▶ What is required: Scan the listing beneath this sentence. Report each line with the word "BUREAUTAFEL".
Data shown Block Start
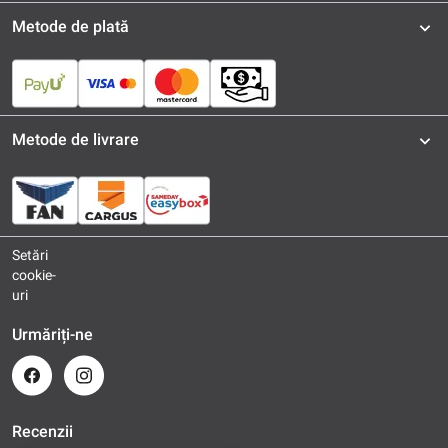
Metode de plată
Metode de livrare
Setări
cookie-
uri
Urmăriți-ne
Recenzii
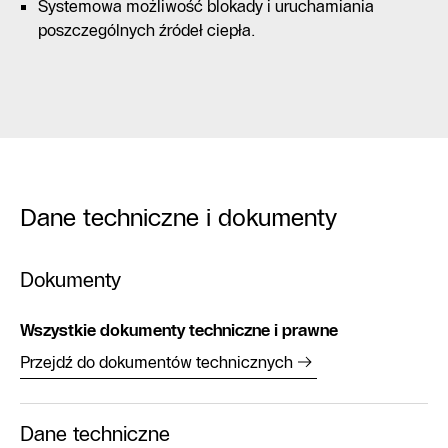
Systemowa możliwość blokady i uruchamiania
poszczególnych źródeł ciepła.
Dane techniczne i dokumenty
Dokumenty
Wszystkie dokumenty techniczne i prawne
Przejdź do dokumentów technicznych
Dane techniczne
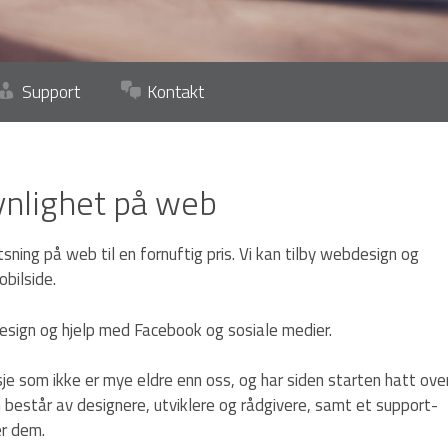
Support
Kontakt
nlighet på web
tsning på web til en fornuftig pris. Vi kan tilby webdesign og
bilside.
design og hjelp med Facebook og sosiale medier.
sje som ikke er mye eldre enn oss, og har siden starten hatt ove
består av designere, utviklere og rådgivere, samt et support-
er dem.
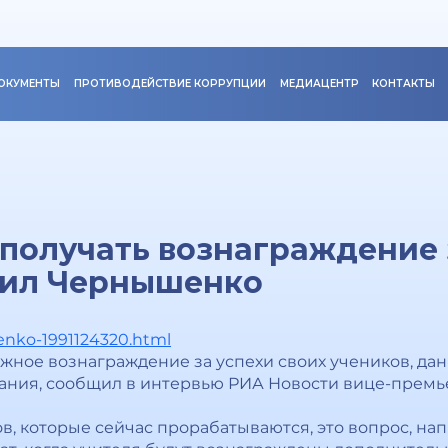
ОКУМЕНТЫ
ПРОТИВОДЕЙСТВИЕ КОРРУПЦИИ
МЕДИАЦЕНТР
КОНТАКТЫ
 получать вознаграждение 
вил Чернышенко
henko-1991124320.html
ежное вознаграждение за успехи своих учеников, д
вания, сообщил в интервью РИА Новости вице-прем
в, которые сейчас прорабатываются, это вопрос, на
Data shown Block End
Data shown Block Start
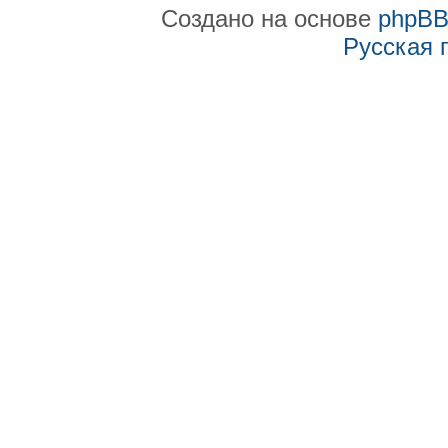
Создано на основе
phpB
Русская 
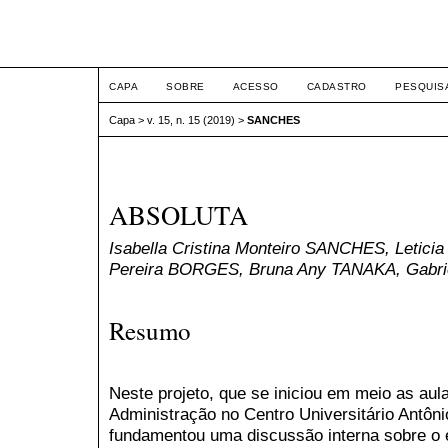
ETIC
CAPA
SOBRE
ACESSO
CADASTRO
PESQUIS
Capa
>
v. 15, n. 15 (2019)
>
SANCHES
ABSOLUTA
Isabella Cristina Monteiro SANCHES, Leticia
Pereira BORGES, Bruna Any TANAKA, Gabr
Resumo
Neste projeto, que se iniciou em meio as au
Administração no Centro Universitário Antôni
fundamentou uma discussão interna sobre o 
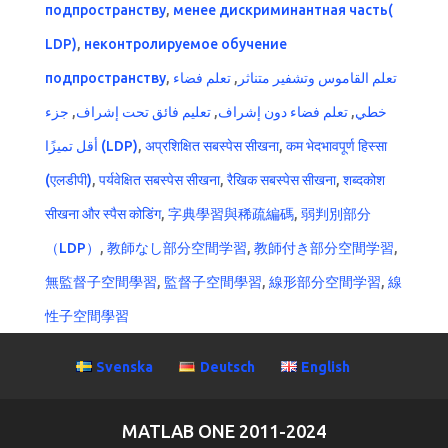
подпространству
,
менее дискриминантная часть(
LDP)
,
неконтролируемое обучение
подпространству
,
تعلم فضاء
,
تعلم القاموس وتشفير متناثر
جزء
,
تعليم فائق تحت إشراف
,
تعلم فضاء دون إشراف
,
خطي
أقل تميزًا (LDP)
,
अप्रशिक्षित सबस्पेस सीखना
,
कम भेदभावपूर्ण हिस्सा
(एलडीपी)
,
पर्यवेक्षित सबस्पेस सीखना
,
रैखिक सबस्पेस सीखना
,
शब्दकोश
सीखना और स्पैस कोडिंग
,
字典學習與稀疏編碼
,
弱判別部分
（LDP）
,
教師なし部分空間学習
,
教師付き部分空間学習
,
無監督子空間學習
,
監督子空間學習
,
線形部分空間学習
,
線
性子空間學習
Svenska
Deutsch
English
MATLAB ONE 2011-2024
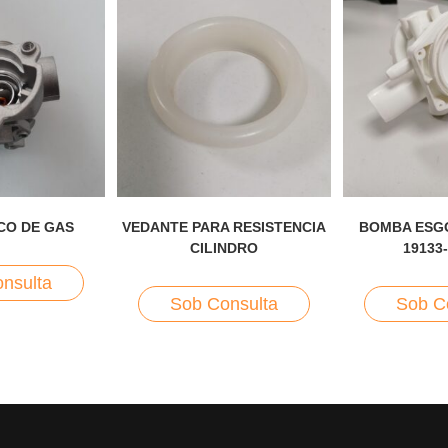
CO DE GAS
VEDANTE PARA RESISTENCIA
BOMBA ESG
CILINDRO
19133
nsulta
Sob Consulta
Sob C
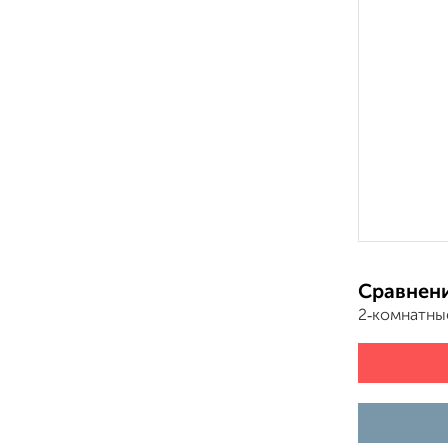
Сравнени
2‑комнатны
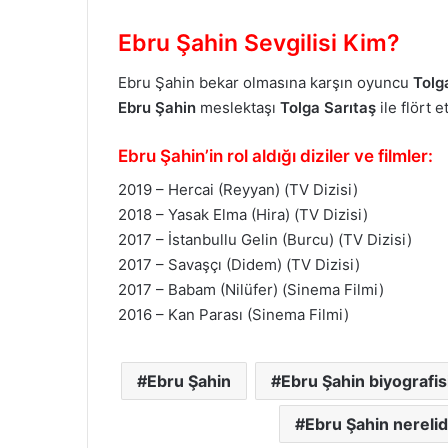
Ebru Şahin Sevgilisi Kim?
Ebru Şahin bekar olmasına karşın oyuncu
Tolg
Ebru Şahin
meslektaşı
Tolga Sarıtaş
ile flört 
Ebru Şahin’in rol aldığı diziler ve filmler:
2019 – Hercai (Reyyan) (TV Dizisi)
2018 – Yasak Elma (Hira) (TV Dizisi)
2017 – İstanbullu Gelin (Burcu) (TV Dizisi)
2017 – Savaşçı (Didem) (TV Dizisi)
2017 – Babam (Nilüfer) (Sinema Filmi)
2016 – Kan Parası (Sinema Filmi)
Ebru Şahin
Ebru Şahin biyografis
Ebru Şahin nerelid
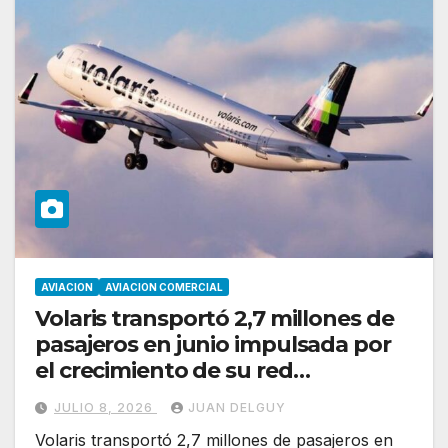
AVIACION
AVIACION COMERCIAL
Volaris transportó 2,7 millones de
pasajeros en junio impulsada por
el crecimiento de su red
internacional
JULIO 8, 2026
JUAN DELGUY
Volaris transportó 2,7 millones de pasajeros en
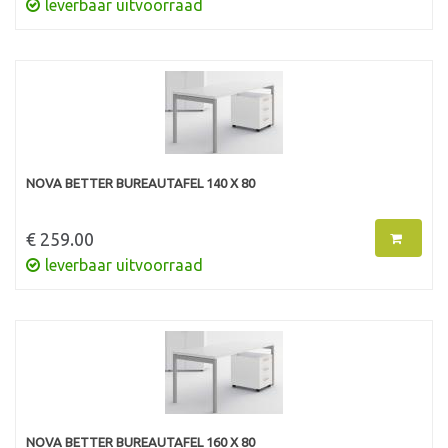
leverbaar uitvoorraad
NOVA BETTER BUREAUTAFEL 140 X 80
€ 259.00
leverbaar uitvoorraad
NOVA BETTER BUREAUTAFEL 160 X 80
Data shown Block End
▶ Task solution:
NOVA BETTER BUREAUTAFEL 140 X 80
NOVA BETTER BUREAUTAFEL 160 X 80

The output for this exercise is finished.